President Donald Trump has signed two new executive orders, boosting historically black colleges and rolling back environmental protections created under the previous administration. He also signed two bills that aim to increase the presence of women in STEM fields.
On the last day of Black History Month, Trump signed an executive order that will move the Historically Black Colleges and Universities (HBCUs) initiative from the Department of Education’s purview back to the White House.
Although every president since Jimmy Carter in 1980 has reorganized the initiative through executive orders, Trump said his White House will make it “an absolute priority.” Previous administrations have “lost track because they didn’t have the full force of the White House behind it.”
The initiative will now be led by a person “who reports to a senior advisor to the president.” One of its goals will be to promote HBCUs as “strategic partners” in the president’s “urban agenda of creating jobs and making inner cities safe again,” a senior White House official told reporters in a background briefing.
The executive order comes after Trump, Vice President Mike Pence and Education Secretary Betsy DeVos met with representatives of more than 60 of the country’s 107 HBCUs in the Oval Office on Monday, where Trump joked that he didn’t think “we've ever had this many people in the Oval Office. This could be a new record, forever.”
“You deserve far more credit than you get, and know that beginning today, this administration is committed to making sure that our historically black colleges and universities get the credit and the attention they deserve,” Pence said. “Get ready for a great and energetic partnership in the days ahead.”

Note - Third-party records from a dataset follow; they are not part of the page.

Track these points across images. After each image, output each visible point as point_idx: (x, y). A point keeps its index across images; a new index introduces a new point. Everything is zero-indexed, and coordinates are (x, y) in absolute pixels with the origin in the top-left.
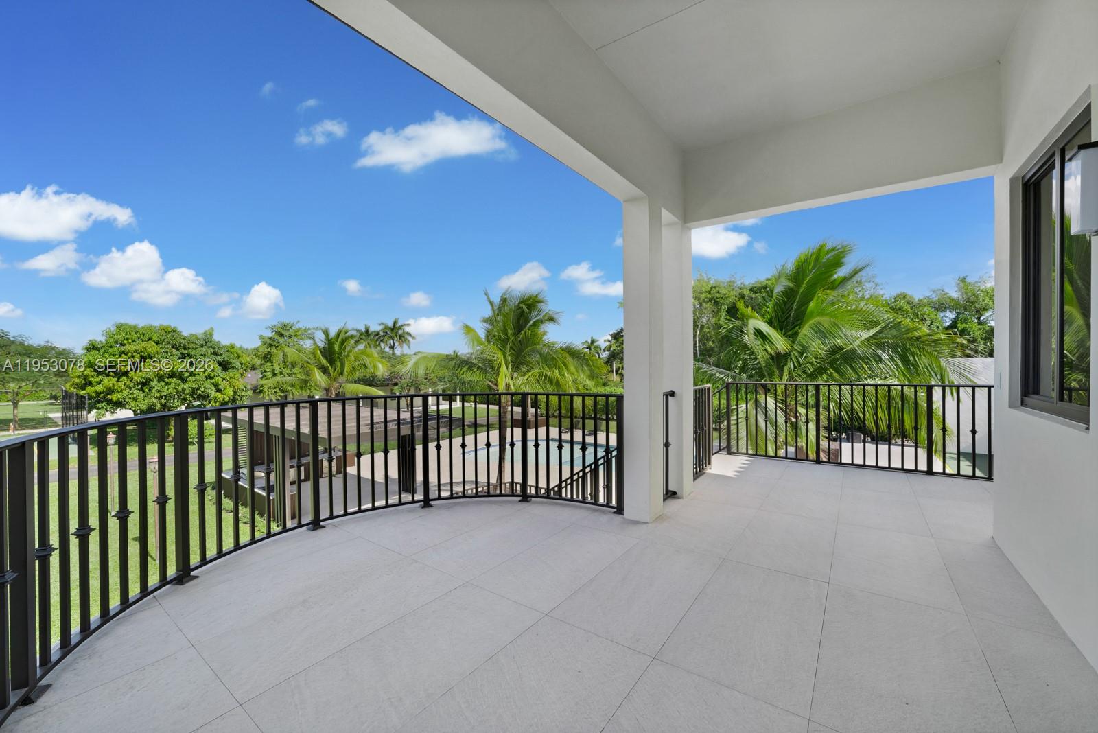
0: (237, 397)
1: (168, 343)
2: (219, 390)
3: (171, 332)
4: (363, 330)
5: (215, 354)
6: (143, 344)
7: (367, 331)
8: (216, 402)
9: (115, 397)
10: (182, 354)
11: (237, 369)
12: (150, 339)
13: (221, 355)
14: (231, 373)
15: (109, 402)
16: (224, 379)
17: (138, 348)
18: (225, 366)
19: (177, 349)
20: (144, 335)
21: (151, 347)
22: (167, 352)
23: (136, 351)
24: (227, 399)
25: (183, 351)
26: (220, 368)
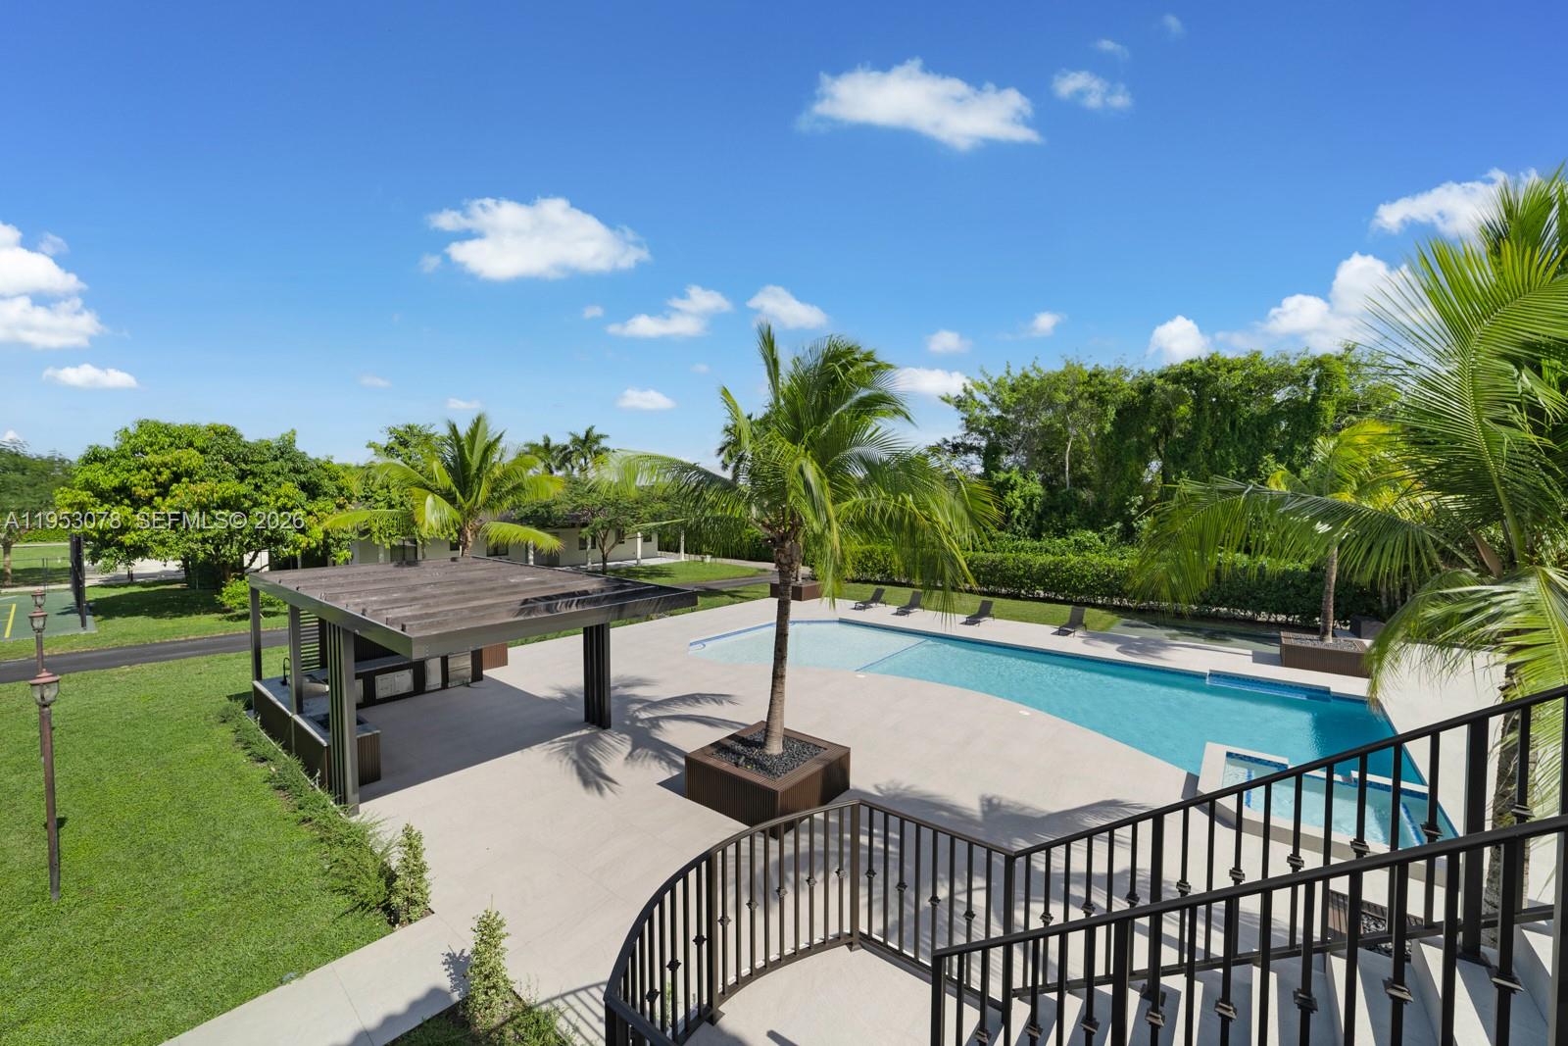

However, DeVos faced a backlash after she linked HBCUs ‒ which were established to educate African-Americans shut out of traditional colleges due to segregation after the Civil War ‒ to her controversial school choice plan, saying that they are “real pioneers when it comes to school choice.”
“They are living proof that when more options are provided to students, they are afforded greater access and great quality,” she said in a statement. “Their success has shown that more options help students flourish.”
Dialing back water regulations
As farmers, home builders and county commissioners looked on, Trump signed an executive order that instructed the Environmental Protection Agency (EPA) and the US Army Corps of Engineers to review and reconsider the 2015 Waters of the United States (WOTUS) environmental rule, which gave the federal government broad authority to limit pollution not only in major water bodies but in streams and wetlands that feed them. The president called WOTUS a “very destructive and horrible rule.”
“A few years ago the EPA decided that ‘navigable waters’ could mean nearly every puddle or every ditch on a farmer’s land, or everywhere else that they decide,” Trump said. “It was a massive land grab.”
The president would prefer that the rule only apply to “navigable waters” affecting “interstate commerce.”
It could take well more than a year for the directive and its subsequent rulemaking to be carried out, the Washington Post reported.
The executive order pits the agricultural, construction and real estate industries ‒ who complained that the old rule would stifle economic growth and intrude on property owners’ rights ‒ against outdoor recreation and environmental groups, who said the previous protections were essential to safeguard public drinking water and the ecosystems of about 60 percent of the country’s waterways.
Women in STEM
Trump also signed two bills into law that aim to encourage women to go into the fields of science, technology, engineering and mathematics (STEM). HR 321, the INSPIRE Women Act, directs the head of NASA to encourage female students to study and pursue STEM careers, while HR 255, the Promoting Women in Entrepreneurship Act, encourages the National Science Foundation to support entrepreneurial programs for women in those fields.
“Great news. Really the way to go. Very heavy into the whole NASA situation. So women will be a big, big part of it,” Trump said of the INSPIRE Women Act. He called the Promoting Women in Entrepreneurship Act “so important.”
A bipartisan group of lawmakers, including Senators Joni Ernst (R-Iowa) and Heidi Heitkamp (D-North Dakota), were on hand, as were Pence, DeVos, First Lady Melania Trump and First Daughter Ivanka Trump.